Diversi i modi per dribblare la misura, che rischia di essere imitata dalle altre banche concorrenti (vedi link sotto). Ci chiediamo e chiediamo alle autorità preposte: come funzionerebbe sul piano fiscale con i tassi negativi?

Conti correnti Unicredit, le scappatoie ai tassi negativi della banca 

Lo stato sui risparmi degli italiani ci mangia parecchio. Non si accontenta di applicare l’imposta di bollo da 34,20 euro l’anno sulle giacenze sopra i 5.000 euro per i conti correnti e lo 0,2% per i conti deposito, pretende anche il 26% sui ogni provento di natura finanziaria, ad eccezione del 12,50% imposto sui rendimenti dei titoli di stato e alle aliquote di favore fissate anche per i prodotti di tipo previdenziale. Questo significa che oltre un quarto degli interessi maturati annualmente tramite conti correnti e deposito va al fisco. E con i tassi negativi?
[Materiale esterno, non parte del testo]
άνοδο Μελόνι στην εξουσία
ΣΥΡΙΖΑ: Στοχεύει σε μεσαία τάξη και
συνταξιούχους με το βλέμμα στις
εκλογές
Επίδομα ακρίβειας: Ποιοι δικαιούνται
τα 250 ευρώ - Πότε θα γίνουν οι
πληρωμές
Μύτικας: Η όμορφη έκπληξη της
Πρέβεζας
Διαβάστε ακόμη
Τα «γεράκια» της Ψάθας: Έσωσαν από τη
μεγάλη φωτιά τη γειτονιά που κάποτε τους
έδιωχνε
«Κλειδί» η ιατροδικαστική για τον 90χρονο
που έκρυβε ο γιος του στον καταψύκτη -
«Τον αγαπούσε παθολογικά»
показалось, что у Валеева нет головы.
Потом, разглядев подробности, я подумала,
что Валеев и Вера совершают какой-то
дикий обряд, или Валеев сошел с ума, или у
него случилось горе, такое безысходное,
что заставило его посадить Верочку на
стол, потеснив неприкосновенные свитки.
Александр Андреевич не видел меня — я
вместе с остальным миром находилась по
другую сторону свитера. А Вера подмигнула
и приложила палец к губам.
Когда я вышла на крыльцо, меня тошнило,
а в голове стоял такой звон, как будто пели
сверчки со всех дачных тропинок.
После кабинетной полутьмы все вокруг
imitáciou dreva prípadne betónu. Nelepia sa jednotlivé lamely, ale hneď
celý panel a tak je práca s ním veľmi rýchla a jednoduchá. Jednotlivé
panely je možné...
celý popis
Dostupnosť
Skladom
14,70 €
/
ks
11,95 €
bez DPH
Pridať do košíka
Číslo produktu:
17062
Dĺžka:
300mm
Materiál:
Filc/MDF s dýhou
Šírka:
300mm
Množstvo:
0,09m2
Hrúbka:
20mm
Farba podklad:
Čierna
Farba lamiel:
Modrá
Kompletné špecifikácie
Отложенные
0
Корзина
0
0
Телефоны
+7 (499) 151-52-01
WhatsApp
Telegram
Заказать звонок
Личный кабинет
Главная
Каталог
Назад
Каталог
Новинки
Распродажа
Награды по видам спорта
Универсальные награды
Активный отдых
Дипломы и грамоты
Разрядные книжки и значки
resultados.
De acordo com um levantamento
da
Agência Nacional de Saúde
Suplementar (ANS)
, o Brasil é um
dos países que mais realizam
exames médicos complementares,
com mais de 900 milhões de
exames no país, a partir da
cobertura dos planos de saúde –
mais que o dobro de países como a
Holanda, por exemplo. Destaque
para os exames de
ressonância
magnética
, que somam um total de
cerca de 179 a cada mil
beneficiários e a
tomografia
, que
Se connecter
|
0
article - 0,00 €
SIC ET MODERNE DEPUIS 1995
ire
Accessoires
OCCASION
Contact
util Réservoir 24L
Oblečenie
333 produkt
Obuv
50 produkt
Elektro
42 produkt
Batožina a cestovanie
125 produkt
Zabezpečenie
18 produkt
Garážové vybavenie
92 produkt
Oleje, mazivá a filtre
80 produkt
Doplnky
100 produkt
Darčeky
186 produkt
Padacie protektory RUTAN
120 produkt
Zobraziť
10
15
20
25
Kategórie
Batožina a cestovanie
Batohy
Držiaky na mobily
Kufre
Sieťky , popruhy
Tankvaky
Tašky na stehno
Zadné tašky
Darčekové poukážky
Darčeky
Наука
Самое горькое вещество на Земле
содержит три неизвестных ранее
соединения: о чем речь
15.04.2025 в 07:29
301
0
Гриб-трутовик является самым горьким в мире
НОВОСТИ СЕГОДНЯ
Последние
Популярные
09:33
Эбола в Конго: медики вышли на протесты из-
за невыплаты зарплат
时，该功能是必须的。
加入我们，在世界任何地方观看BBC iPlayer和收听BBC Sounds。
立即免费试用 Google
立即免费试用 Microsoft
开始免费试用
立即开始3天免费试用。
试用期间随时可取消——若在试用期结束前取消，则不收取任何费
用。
Non esiste una norma che li regoli, semplicemente perché nessun legislatore ad oggi aveva previsto che saremmo mai arrivati a tanto, al fatto che chi presta denaro si ritrovi a pagare il debito. Un’inversione del ruoli, che sul piano economico diventa insensata, tranne che non fossimo in piena deflazione. Ma se è la banca a chiedere gli interessi al cliente, l’aliquota del 26% che fine farà? Non essendovi l’imponibile da tassare, chiaramente non agirà. Semmai, il reddito che la banca percepirà tramite i tassi negativi verrà sottoposto a tassazione insieme al resto dei proventi maturati dall’istituto con la sua attività di credito.

Credito d’imposta come sulle minusvalenze?

E il cliente/risparmiatore? Possiamo immaginare che il costo sostenuto si tramuti in un credito d’imposta, similmente a quanto oggi accade con le minusvalenze riportate a seguito di un investimento e che andrebbe usufruito entro 5 anni, compensandolo con imposte sui proventi finanziari, decorsi i quali sarebbe perso. Facciamo un esempio: il cliente Tizio ha un conto corrente da 2 milioni di euro (bontà sua!) e su cui la banca Alfa impone un tasso d’interesse del -0,50% sopra i 500.000 euro. Dopo un anno, quindi, dovrà corrispondere alla banca 7.500 euro (lo 0,50% di 1,5 milioni di euro), maturando un credito d’imposta di 1.950 euro (26% di 7.500). Esso potrebbe essere utilizzato per compensare eventuali imposte sui proventi finanziari dovute entro 5 anni. In teoria, se dopo un certo periodo la stessa banca, essendo mutate le condizioni di mercato, offrisse sul medesimo conto corrente lo 0,5% di interesse, il facoltoso cliente si ritroverebbe a pagare un’imposta di 1.950, che potrebbe azzerare con il credito disponibile.

Crediamo che questa sia la soluzione più logica, benché non sia detto che le cose vadano esattamente in questa direzione, né che le banche decidano mai di girare ai clienti i tassi negativi. Non ci resta che verificare cosa accadrà con Unicredit dal prossimo anno, quando la stangata sui conti correnti più alti obbligherà l’amministrazione fiscale a offrire risposte sul trattamento che intenderà imporre agli interessi all’incontrario.